# Rlt Logo



## seiko6139 (Aug 25, 2003)

How about we design a retro-styled RLT logo to go on the dial of the proposed dive watch Roy is tempting us with??

Perhaps something along the lines of the O&W logo?

If Roy is having dials printed, it shouldn't be too difficult.


----------



## Roy (Feb 23, 2003)

Ian, that is just what I have been doing.


----------



## seiko6139 (Aug 25, 2003)

Looks good. Are you going to use it on all future RLTs?


----------



## mach 0.0013137 (Jan 10, 2005)

Sorry Roy I prefer the original, which has much more style IMHO


----------



## JonW (Mar 23, 2005)

Will it still have "Made in England" on the dial - perhaps under the printed chapter?

I favor something applied - It must be something about me today - ive gone all stick on!!







- rather than printed, perhaps a nice silver RLT would be nice? but I expect it would be more work but it would look nice.


----------



## mach 0.0013137 (Jan 10, 2005)

You remember the "What Makes You Choose A Watch ?" thread? well as Stan said....

Quote Stan Jun 9 2005, 12:12 AM ....

_"The dial, then the dial, then the hands. Oh, the case also. The strap isn't an issue, it can be changed._

I do tend to go for dials and hands first, though"

And the logo is a major part of the dial, I like the prescent logo although I understand and respect that the decision is yours Roy


----------



## JoT (Aug 12, 2003)

I like the RLT logo on the RLT15

Maybe

RLT

England


----------



## dapper (Jun 18, 2004)

mach 0.0013137 said:


> Sorry Roy I prefer the original, which has much more style IMHO
> 
> 
> 
> ...


I agree









But I do like your new design. I hope you don't mind if I offer a comment - the R & T are clear enough but the L disappears. Unless this is intended I'd have thought that equal weight should be given to each letter.

Cheers


----------



## JonW (Mar 23, 2005)

dapper said:


> mach 0.0013137 said:
> 
> 
> > Sorry Roy I prefer the original, which has much more style IMHO
> ...


Perhaps the L could be picked out in another colour?


----------



## Roy (Feb 23, 2003)

How about "Bridlington" . Package it with a stick of rock fasten the strap round a cod and wrap the whole lot in newspaper.







Just a thought.


----------



## JonW (Mar 23, 2005)

Roy said:


> How about "Bridlington" . Package it with a stick of rock fasten the strap round a cod and wrap the whole lot in newspaper.
> 
> 
> 
> ...


We always want more so... can we ask for chips and mushy peas to add to that Roy...


----------



## ESL (Jan 27, 2004)

JonW said:


> Roy said:
> 
> 
> > How about "Bridlington" .Â Package it with a stick of rock fasten the strap round a cod and wrap the whole lot in newspaper.Â
> ...


Mushy peas!!! At least that will go with my green shark strap.


----------



## chrisb (Feb 26, 2003)

━━━━━━━━━━━━━━━━━━━━━━━━━━━━━━

» Problem 1:
Answer these questions from the RLT logo thread:
(a) Which existing logo does seiko6139 suggest as a model for the new one?
(b) According to dapper, which letter in Roy's new design disappears?
(c) What strap does ESL say the mushy peas will go with?
» Problem 2:
Translate this sentence from the RLT logo thread into Spanish: "If Roy is having dials printed, it shouldn't be too difficult."
» Problem 3:
Reproduce the RLT logo thread word for word from "I do tend to" to "(Aug 12, 2003)".
The material that comes next has no connection to the RLT logo thread.

» Collected material:
━━━━━━━━━━━━━━━━━━━━━━━━━━━━━━

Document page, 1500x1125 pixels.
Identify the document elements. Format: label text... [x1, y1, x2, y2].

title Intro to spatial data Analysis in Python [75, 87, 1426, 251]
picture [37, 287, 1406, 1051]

━━━━━━━━━━━━━━━━━━━━━━━━━━━━━━

» Exercise output 1:
(a) The O&W logo
(b) The L
(c) ESL's green shark strap

» Exercise output 2:
Si Roy va a mandar imprimir esferas, no debería ser demasiado difícil.

» Exercise output 3:
I do tend to go for dials and hands first, though"

And the logo is a major part of the dial, I like the prescent logo although I understand and respect that the decision is yours Roy


----------



## JoT (Aug 12, 2003)